Reader Input

I believe this comment, a reply to the blog post from two days ago (see below or click here), is worth publishing as a standalone post. So, from the desk of Nik Pinski, formerly employed in a middle management position with the KGB, I present…

Welcome to Western Civilization.

“Back in Soviet Russia”, (I love writing sentences that start with that. It automatically catches everyone’s attention and makes whatever follows it seem automatically cool and profound. Like – WOW this guy is gonna bring us unique and kooky experiences from behind the Iron Curtain. You know – that place where things do you, and you have to dodge giant tetris blocks falling on you – tossed from the sky by the Party Leadership. Where you own everything and nothing at the exact same time. The land of beatiful paradoxes. And it’s usually true. But I clearly digress.)

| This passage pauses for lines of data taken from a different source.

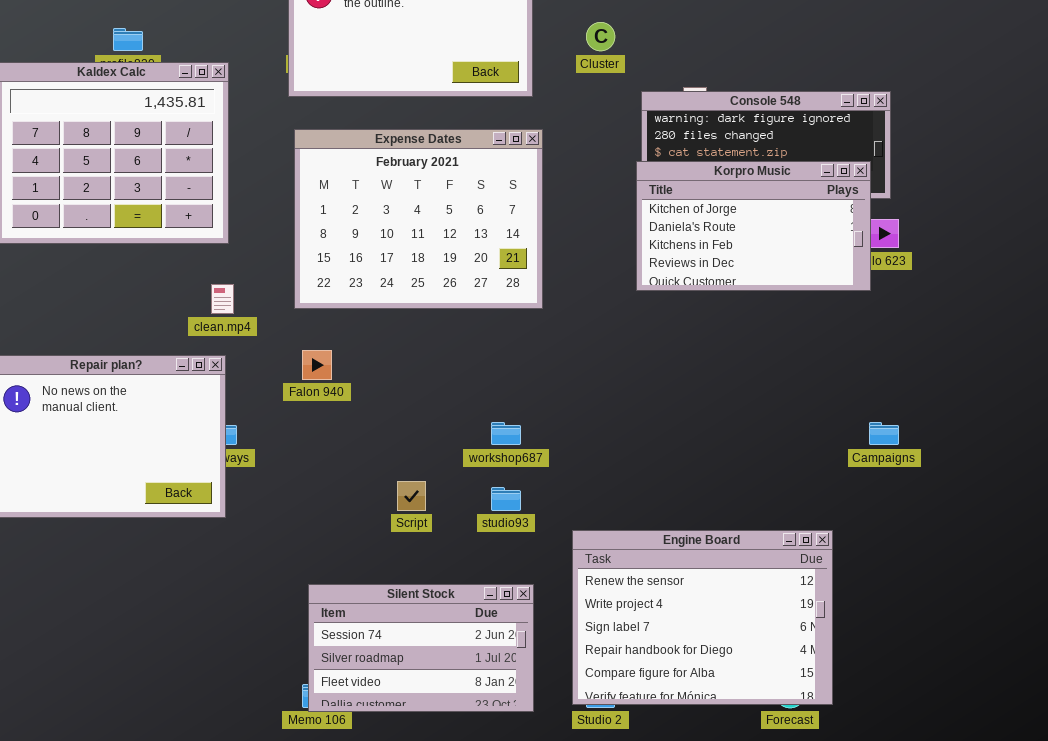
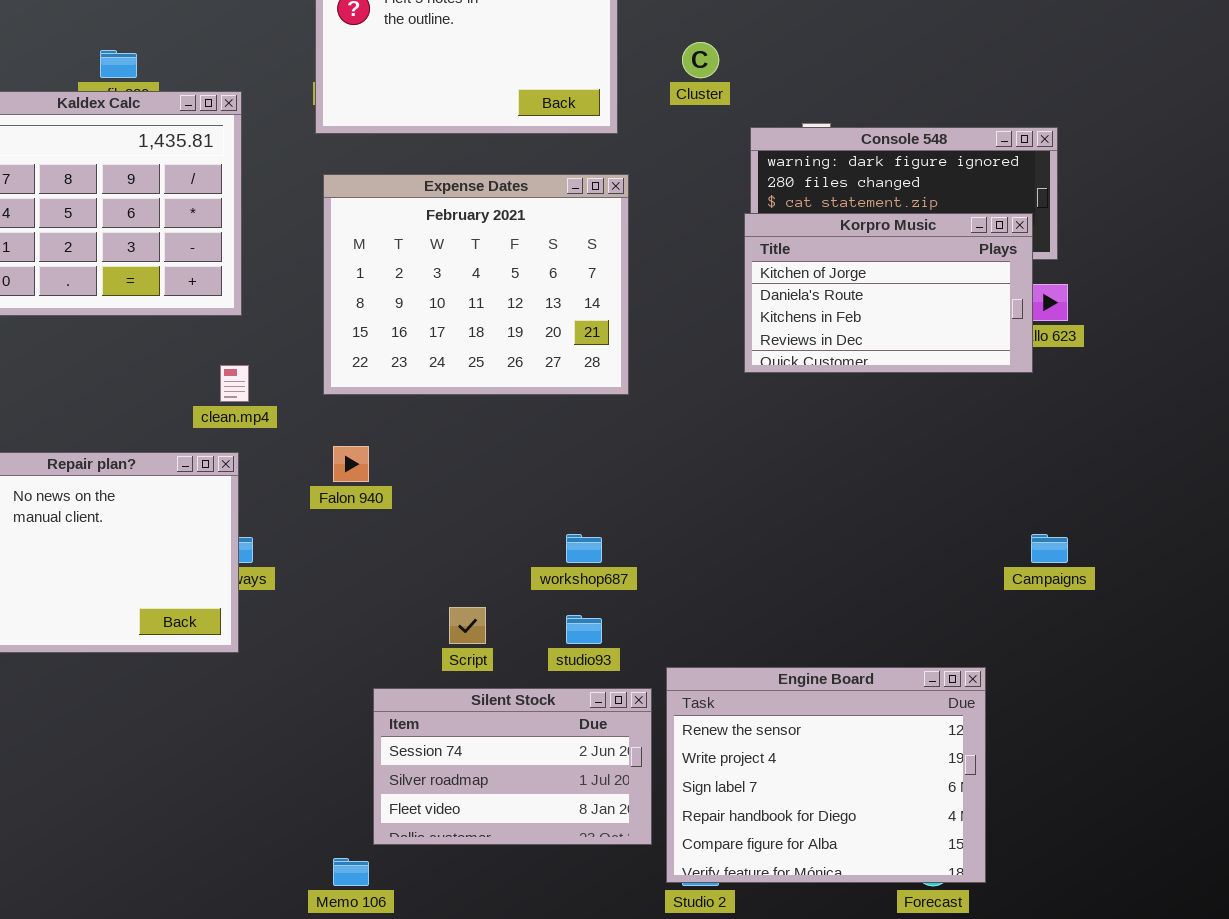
Silent Stock: [308,584,534,712] -> [373,688,652,845], moved

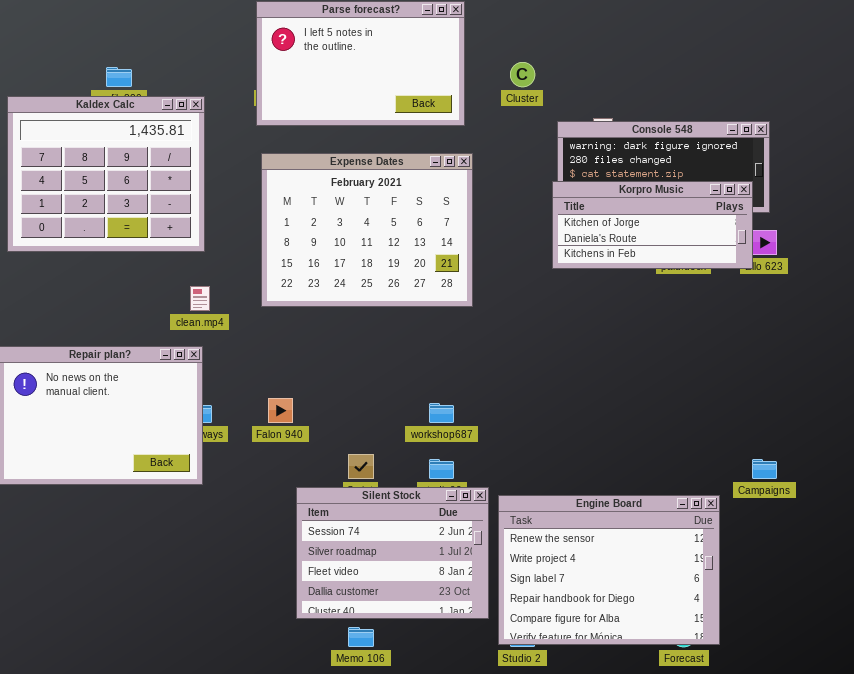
Korpro Music: [744,213,1033,373] -> [552,181,753,269], resized
Falon 940: [333,446,369,482] -> [268,398,293,423], moved
Campaigns: [1031,534,1068,563] -> [752,459,777,479], moved
Silent Stock: [373,688,652,845] -> [296,487,489,619], resized
Memo 106: [333,858,369,886] -> [348,627,374,647], moved

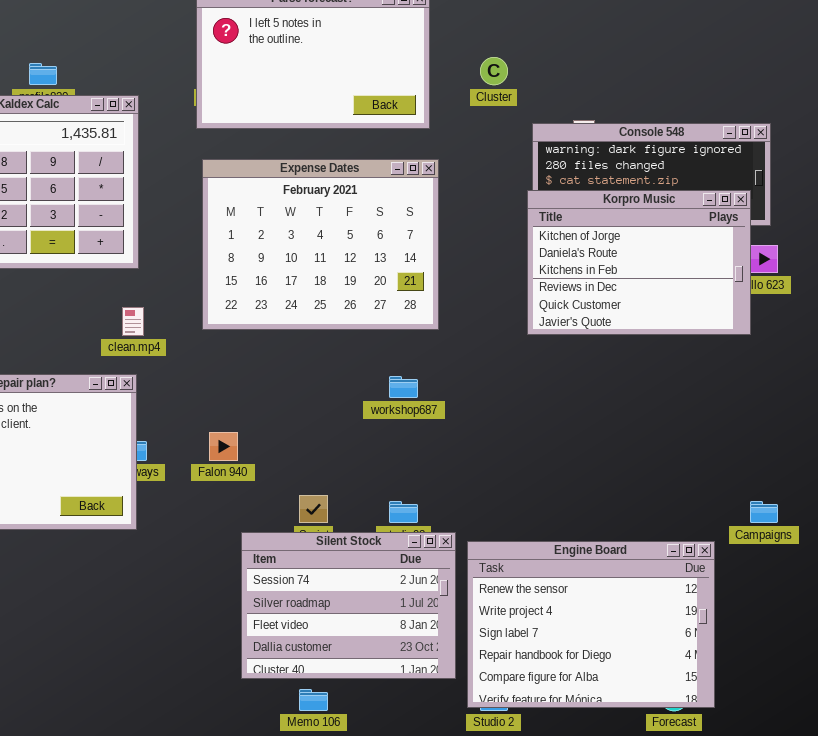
Korpro Music: [552,181,753,269] -> [527,190,751,335], resized
workshop687: [429,403,454,423] -> [389,376,418,398], moved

Back in Soviet Russia, if any food gets WITHIN a month of the expiry date, it’s time to toss it no matter how little food you got. Starvation is a painful thing but what’s the use of eating anything if you’re gonna just throw it all up anyway and get salmonella to boot. This applies to everything. Eat things as fresh as possible, and cook the shit out of everything else. When I came to Canada for the first time, I always ate steak WELL DONE. My parents still do. They want it burnt to a crisp. It took me almost a decade to go all the way down to Blue Rare, and now I know just how delicious animal blood really is. Russia has changed in many ways but if I was a betting man, I’d still put money down that unless you buy food at ridiculously over-priced stores catering to the new Russian oil billionaires, you STILL need to be more careful with food than you would be with radioactive plutonium rods.

Not so in the West. A day overdue? A Month? Even a YEAR (i’ve eaten food that past overdue). MOST of the time you’ll be just fine. Expired food is a-okay. It’s an excellent feature of living in democratic capitalism. They should put it in the brochure.